Work instruction: Keep only the lines that hold the string "full", filtering out the rest of the entries below.
Information section start
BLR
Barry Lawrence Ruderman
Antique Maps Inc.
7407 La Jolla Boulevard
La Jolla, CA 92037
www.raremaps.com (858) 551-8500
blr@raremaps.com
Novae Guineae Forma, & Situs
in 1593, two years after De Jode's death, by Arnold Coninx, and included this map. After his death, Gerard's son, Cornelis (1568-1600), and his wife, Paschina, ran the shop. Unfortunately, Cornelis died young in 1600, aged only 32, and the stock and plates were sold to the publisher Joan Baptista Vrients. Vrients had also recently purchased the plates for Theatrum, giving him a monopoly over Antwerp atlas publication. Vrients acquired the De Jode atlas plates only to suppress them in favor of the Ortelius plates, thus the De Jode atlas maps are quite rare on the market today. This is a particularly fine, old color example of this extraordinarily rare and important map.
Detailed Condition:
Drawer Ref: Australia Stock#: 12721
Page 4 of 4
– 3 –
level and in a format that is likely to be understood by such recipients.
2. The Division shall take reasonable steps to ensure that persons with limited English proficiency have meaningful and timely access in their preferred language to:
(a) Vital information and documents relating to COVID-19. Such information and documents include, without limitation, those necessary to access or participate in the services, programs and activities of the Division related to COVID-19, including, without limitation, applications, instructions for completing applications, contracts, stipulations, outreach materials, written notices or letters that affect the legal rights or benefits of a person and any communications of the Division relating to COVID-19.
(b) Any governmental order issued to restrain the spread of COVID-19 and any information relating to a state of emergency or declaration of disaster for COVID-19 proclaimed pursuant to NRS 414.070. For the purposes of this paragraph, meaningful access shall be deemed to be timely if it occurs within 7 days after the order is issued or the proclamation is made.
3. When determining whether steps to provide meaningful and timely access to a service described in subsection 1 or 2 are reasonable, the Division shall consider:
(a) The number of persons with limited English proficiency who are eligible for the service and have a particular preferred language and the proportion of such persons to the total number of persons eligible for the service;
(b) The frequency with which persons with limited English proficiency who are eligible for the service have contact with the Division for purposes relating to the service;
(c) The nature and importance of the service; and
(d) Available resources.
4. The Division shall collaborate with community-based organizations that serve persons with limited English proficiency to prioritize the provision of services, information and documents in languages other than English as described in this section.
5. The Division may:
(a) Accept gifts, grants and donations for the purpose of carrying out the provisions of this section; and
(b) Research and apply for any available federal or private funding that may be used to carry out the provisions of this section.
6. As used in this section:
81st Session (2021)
Information section end
Information section start
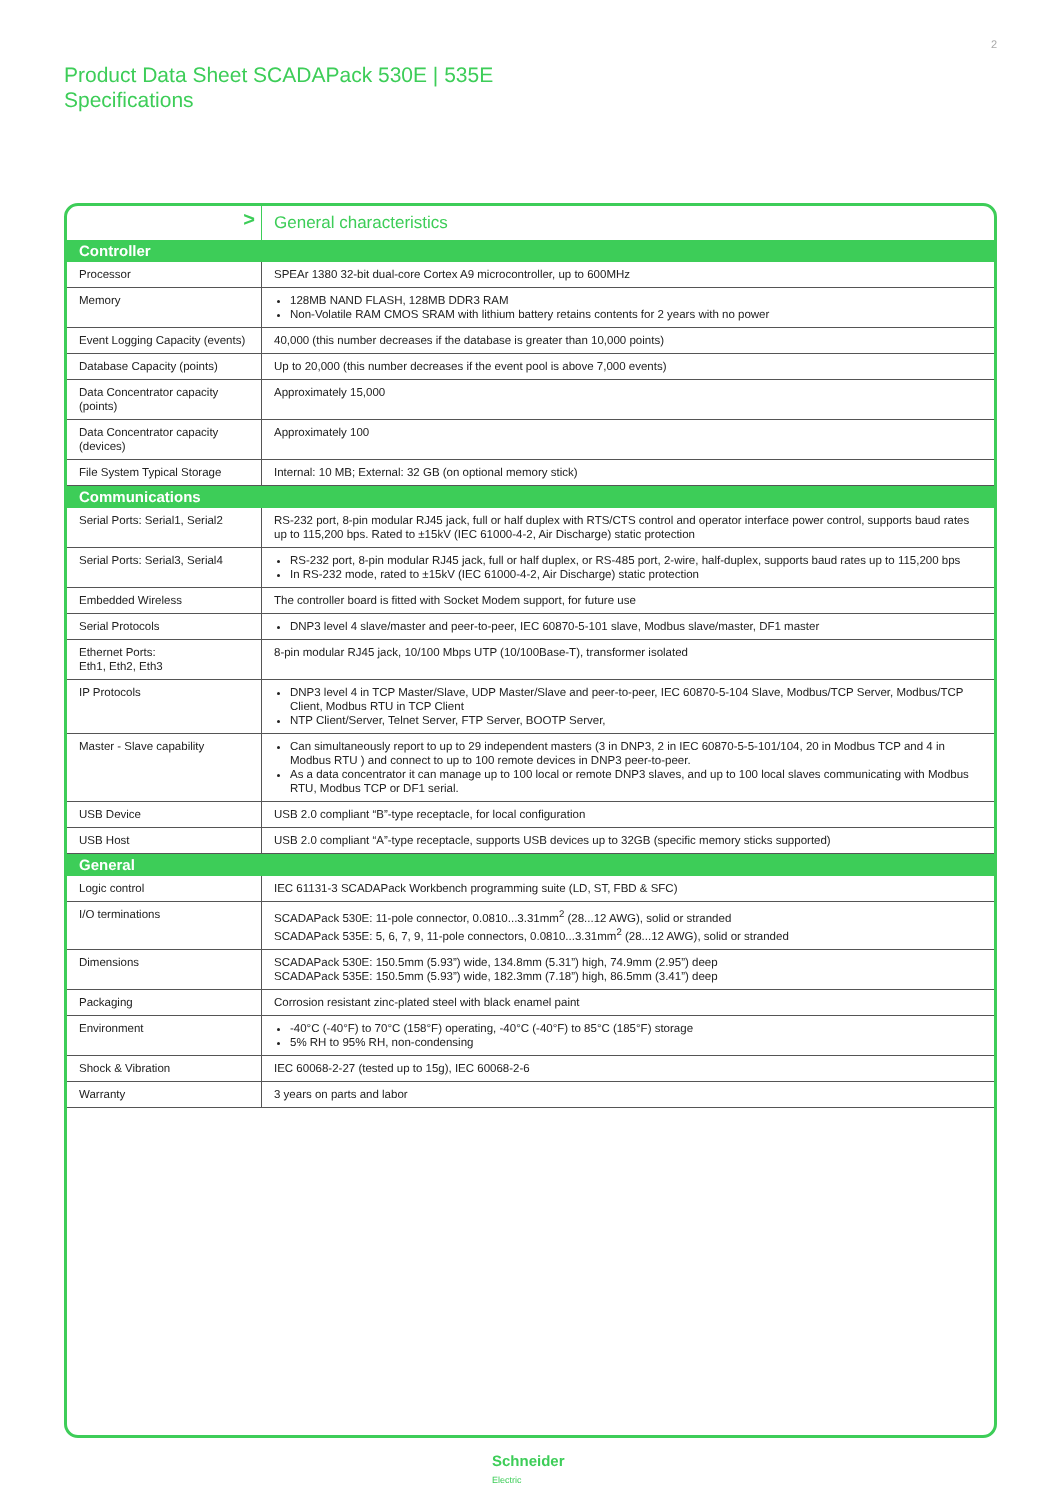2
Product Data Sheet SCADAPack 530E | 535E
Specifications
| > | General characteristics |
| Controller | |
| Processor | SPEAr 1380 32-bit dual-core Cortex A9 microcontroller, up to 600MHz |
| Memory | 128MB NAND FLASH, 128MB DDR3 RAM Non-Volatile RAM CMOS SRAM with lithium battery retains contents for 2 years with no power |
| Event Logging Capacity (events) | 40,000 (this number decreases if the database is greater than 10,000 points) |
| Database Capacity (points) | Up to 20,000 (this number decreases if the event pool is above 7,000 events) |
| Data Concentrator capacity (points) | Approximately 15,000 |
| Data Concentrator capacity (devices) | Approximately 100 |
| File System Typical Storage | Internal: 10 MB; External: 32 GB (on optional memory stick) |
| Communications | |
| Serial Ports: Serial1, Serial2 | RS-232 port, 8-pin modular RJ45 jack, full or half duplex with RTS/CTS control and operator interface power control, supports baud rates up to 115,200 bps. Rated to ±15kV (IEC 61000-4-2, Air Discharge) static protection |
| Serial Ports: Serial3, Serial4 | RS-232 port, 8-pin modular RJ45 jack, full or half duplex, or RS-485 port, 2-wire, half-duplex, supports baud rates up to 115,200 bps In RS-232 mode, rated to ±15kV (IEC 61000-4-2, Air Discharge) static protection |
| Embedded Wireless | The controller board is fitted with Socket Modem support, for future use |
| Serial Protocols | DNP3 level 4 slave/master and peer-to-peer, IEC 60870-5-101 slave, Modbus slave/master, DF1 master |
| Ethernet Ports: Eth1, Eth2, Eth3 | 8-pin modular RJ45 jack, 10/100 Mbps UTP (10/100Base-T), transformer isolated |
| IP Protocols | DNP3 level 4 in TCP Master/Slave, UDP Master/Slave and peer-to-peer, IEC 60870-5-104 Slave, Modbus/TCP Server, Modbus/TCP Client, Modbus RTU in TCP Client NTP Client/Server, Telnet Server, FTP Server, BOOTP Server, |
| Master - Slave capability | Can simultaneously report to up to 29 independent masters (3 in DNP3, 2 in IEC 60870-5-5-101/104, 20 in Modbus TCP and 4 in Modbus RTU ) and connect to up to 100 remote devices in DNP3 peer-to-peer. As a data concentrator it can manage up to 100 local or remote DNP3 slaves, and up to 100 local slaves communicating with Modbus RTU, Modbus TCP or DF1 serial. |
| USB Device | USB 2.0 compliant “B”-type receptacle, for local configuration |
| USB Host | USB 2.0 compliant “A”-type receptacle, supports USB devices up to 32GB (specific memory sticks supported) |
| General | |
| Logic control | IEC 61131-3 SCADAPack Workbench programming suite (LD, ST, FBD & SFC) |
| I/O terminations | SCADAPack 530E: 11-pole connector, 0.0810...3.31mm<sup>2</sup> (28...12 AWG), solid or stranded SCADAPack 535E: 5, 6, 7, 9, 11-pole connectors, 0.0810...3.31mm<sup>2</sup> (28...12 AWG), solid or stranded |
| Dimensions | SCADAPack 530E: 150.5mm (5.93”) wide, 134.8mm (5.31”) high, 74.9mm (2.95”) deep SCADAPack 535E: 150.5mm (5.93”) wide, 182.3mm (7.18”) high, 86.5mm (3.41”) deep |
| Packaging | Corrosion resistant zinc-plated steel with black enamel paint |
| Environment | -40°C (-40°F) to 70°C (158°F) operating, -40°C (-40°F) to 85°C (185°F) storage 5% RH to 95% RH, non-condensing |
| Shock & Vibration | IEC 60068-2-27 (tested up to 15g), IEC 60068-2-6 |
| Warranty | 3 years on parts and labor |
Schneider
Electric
Information section end
Written answer:
| Serial Ports: Serial1, Serial2 | RS-232 port, 8-pin modular RJ45 jack, full or half duplex with RTS/CTS control and operator interface power control, supports baud rates up to 115,200 bps. Rated to ±15kV (IEC 61000-4-2, Air Discharge) static protection |
| Serial Ports: Serial3, Serial4 | RS-232 port, 8-pin modular RJ45 jack, full or half duplex, or RS-485 port, 2-wire, half-duplex, supports baud rates up to 115,200 bps In RS-232 mode, rated to ±15kV (IEC 61000-4-2, Air Discharge) static protection |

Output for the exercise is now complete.